Journalists push back against parent companies' ICE contracts

U.S. Border Patrol Cmdr. Gregory Bovino walks through a Target store Jan. 11, 2026, in St. Paul, Minnesota. (Photo by Adam Gray/The Associated Press)
More than 200 journalists at Law360 and its sister publications have signed a letter demanding the end of a $22.1 million, five-year contract that parent company RELX has with the U.S. Department of Homeland Security that grants access to a database of public records compiled by its LexisNexis Risk Solutions, according to Poynter.
“We are deeply concerned that RELX is directly aiding the separation of families, the removal of children from schools and the death of individuals in detention centers,” according to the letter sent by unionized Law360 journalists and posted on X, formerly Twitter. “LexisNexis Risk Solutions’ database gives ICE the ability to find migrants where they work and identify their family members, according to privacy and legal experts’ analysis of contract documents.”

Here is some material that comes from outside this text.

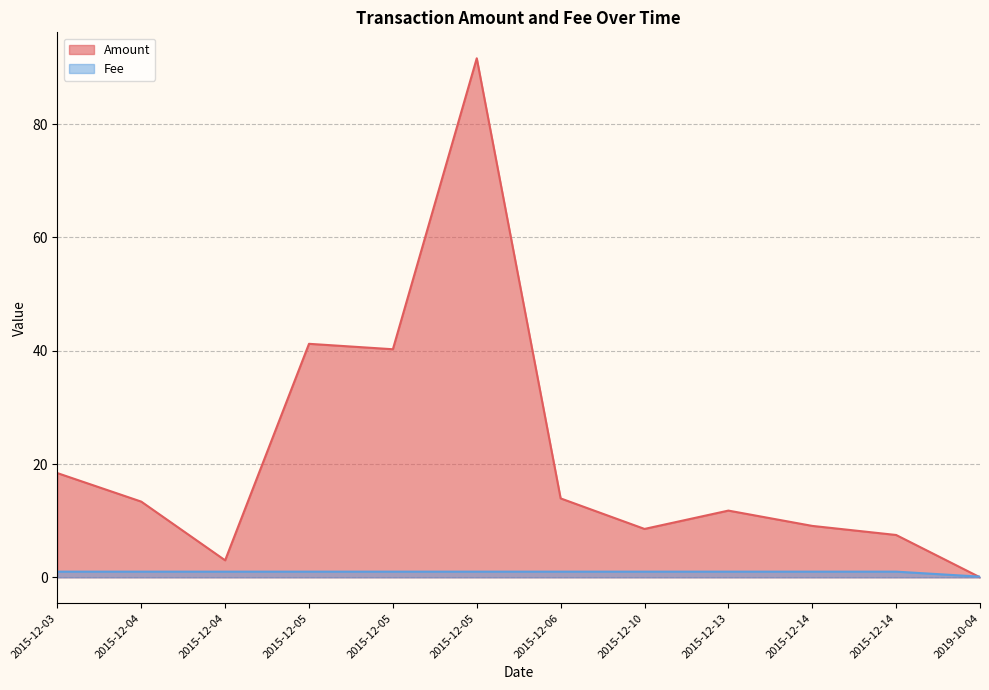

Which series has the largest total across all categories?

Amount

Also, several journalists at Reuters signed an internal letter to parent company Thomson Reuters, asking the corporation to explain “what human rights and civil liberties due diligence” that it conducted when signing several contracts totally “tens of millions of dollars” with the DHS, according to the story.
Both corporations “generate billions of dollars of revenue,” partly from their information and analytics tools, while the news organizations generation “a comparatively small portion of their business,” according to the story.